We Fight For the User

My last blog post looked at what winning (and losing) might look like.

So now we ask: how do we win?

Answer: like this (audio version).

Key points and aspirations from Brendan’s talk:

  • Open web apps – cross-platform and cross-renderer
  • Multiple competing app stores
  • Distribution deals for Firefox on Android
  • Boot to Gecko (a complete OS stack)
  • Firefox Home everywhere
  • Not rewriting Firefox on top of WebKit
  • High-quality Firefox on iOS (either in the store or not)
  • Focus on ARM performance
  • Firefox on Windows Phone 7 as a native app
  • Fixing lock-in wherever we go

Game on! :-)

6 thoughts on “We Fight For the User

  1. Not rewriting Firefox on top of Webkit: I agree 100%. Or at least not calling it Firefox. “Firefox” on iOS should be just as high quality as on any other OS, built on Gecko, and if that requires jailbreaking, so much the worse for Apple dictators. Oh, and BTW, an article about overthrowing dictatures from back in April: “The Power of Mockery”, http://www.nytimes.com/2011/04/17/opinion/17kristof.html?partner=rssnyt&emc=rss

    Boot to Gecko: hm, interesting. I can hazily imagine it on handheld devices at some indeterminate future time. But on laptops, desktops, even IBM mainframes (many of which run on Linux XEN kernels nowadays? That would enormously surprise me. I believe that there will always be room for Mozilla apps running “on top of” some general-purpose kernel, even if someday we also see devices booting to… who knows? some kind of SeaMonkey-like suite maybe? ;-)

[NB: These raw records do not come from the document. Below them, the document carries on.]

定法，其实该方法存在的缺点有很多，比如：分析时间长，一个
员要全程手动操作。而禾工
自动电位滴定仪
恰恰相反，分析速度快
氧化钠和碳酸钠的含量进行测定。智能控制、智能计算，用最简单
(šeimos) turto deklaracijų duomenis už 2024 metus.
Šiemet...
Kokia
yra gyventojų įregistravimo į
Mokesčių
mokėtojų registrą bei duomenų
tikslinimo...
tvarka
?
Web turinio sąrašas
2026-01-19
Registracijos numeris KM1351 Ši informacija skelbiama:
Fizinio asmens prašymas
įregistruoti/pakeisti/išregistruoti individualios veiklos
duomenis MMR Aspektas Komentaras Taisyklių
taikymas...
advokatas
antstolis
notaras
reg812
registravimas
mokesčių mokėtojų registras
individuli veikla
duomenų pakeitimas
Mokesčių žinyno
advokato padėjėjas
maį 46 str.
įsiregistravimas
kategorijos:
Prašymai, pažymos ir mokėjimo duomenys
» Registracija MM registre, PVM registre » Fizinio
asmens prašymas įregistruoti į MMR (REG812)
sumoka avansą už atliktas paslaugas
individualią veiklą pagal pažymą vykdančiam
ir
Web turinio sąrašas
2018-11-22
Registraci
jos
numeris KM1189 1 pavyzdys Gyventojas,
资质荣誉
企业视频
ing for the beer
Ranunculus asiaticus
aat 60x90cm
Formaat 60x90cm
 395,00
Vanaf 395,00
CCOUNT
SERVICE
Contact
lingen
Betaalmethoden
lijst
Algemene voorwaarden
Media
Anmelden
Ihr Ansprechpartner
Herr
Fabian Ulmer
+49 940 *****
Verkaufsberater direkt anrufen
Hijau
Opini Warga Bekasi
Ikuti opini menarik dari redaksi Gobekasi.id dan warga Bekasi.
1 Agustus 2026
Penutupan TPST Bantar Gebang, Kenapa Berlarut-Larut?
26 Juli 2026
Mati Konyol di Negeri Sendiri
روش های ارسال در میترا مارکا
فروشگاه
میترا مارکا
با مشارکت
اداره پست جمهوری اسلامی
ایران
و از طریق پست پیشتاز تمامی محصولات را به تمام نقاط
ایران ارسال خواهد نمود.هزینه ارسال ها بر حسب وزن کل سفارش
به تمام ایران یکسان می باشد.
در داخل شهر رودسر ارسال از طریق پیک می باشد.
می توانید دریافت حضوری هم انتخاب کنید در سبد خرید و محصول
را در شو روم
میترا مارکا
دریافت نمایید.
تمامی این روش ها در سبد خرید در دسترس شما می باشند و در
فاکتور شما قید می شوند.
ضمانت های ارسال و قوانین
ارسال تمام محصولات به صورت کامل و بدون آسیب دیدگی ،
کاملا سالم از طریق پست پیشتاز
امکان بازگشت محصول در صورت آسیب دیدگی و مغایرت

  2. Regain Respect. Mozilla must regain respect of the users by building the best browser on the most open ecosystems (desktop, android, maybe webOS). Don’t endorse closed ecosystems like iOS.

    The reason most people prefer Chrome is not because of minimalism, its because of performance and stability. Nobody will respect a lousy software maker. The boot to Gecko project is ridiculed (look at the comments section of any site posting about boot to gecko) not because it is an unworthy project, it is because nobody trusts Mozilla to implement it properly. Please dedicate one year of development for bug fixing, performance and stability. Firefox 4 was supposed to do that, but got sidetracked with Panorama, UI refresh, Jetpack?? etc. Please go back to the roots and give us a browser worthy of its users.

  3. I don’t agree with the overall tone of mucinch’s comments, but I do with the most of the content.

    As a long time user and Mozilla supporter, I’m feeling as if the entire focus is on the wireless world when Firefox does have some serious issues, especially with user perception.

    I know that the number of people on handheld and other devices and sales for them are massive, and that they are the future, but they are not a replacement for the desktop browser. There are still many people here in the U.S. and even more so around the World that don’t even own a computer yet, and many with computers have either low quality, limited access and services, or no Internet connection at all.

    We are all in the tech field, and Mozilla has to look ahead and I want them to, and I’m psyched about Boot to Gecko more than I can describe, but if I’m seeing all of this, imagine what the average user feels when they’re still dealing with crashes, sick amounts of memory and resources usage (Fx is currently using 255k+ of memory), and their favorite add-ons no longer working.

    I’m just saying, Mozilla needs to be very tactful about this you know?
    It is possible for there to be too many changes at once.
    People need time to adjust to one before another, not be shocked by the massive shift of the poles. :)

  4. I am not a native speaker of English, so apologies if the post sounded harsh. I have immense respect for Mozilla, I have been using Firefox since version 1.0 and intend to keep using it for a long time. Thanks guys for making it happen.

  5. Don’t endorse closed ecosystems like iOS.

    Producing software for a closed platform doesn’t necessarily mean endorsing its user-choice-unfriendly closedness. Producing a Firefox browser for iOS is fighting against its closedness, not endorsing it.

    What is your plan? Ignore iOS altogether and hope people just stop using it? I guess there’s a non-zero chance of that working, but it doesn’t seem that likely to me.

  6. Submit a fully-featured Firefox mobile browser like on Android. If people really want an open web they will jailbreak their devices. Who knows, there could be another grassroot campaign against closed ecosystems. But like what happened with IE6, the browser needs to achieve atleast equal performance against the stock browser for it to gain traction.